[Electronic design automation data]
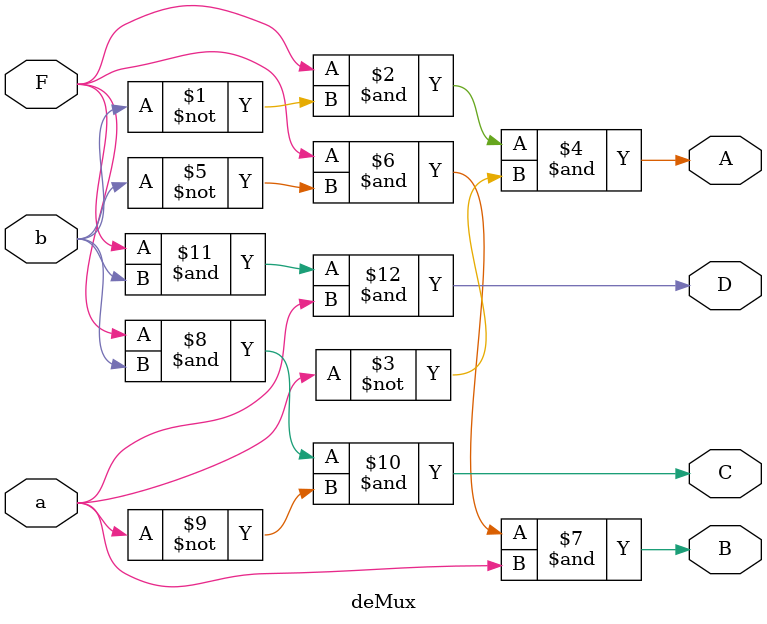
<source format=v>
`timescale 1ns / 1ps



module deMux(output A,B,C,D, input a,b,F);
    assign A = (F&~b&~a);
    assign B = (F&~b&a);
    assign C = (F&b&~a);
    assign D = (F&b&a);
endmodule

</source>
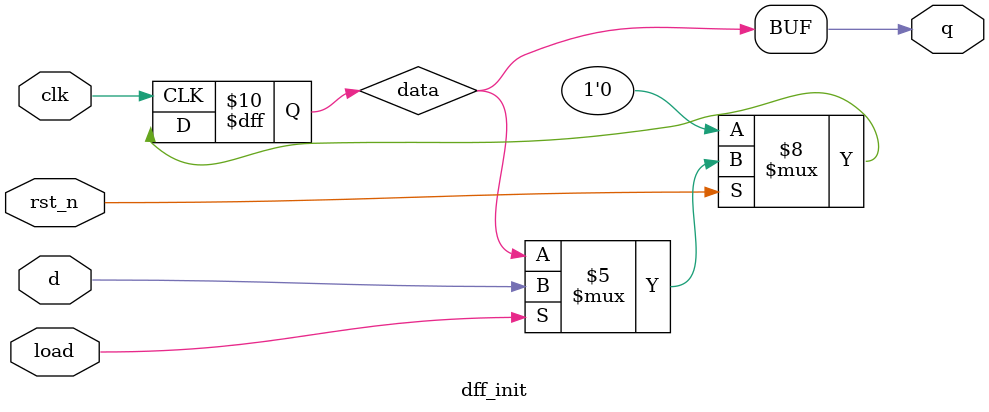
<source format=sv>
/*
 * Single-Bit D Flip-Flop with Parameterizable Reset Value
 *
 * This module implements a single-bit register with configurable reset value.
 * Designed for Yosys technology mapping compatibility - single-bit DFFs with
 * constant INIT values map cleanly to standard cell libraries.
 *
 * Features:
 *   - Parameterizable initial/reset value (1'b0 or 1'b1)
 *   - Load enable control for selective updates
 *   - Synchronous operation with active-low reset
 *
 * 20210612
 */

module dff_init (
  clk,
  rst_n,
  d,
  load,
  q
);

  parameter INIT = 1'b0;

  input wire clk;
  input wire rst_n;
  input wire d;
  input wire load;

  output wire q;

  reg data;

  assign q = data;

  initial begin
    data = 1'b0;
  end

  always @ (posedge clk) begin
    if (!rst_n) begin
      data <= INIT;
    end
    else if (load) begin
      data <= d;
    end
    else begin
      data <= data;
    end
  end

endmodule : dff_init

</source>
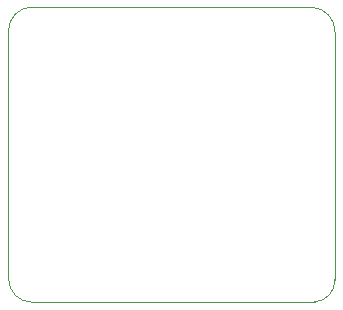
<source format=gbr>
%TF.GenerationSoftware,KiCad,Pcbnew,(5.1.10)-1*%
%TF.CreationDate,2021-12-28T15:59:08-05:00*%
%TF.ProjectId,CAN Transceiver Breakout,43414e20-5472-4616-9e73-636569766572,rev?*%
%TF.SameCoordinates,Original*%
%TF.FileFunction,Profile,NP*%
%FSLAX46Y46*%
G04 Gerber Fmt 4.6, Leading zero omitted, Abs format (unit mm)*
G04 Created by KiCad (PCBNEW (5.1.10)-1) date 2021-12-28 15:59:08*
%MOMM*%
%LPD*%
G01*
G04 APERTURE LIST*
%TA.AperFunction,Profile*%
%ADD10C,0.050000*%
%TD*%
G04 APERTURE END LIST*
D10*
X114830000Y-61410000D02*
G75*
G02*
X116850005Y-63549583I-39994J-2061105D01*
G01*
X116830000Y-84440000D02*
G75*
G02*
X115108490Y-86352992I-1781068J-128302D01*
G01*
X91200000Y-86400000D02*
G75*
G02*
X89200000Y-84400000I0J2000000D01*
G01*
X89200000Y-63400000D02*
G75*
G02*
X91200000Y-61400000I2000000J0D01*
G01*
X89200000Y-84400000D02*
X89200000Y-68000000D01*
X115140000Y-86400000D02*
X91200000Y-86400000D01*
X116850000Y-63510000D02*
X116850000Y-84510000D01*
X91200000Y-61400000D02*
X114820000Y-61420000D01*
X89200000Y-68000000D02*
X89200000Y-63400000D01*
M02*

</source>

### Assignment
Give back exactly the lines above that run from the one with "assign C = (F&b&~a);" to the one with "single-bit DFFs with", including both, with the pictures left out.

### Task result
    assign C = (F&b&~a);
    assign D = (F&b&a);
endmodule

</source>
<source format=sv>
/*
 * Single-Bit D Flip-Flop with Parameterizable Reset Value
 *
 * This module implements a single-bit register with configurable reset value.
 * Designed for Yosys technology mapping compatibility - single-bit DFFs with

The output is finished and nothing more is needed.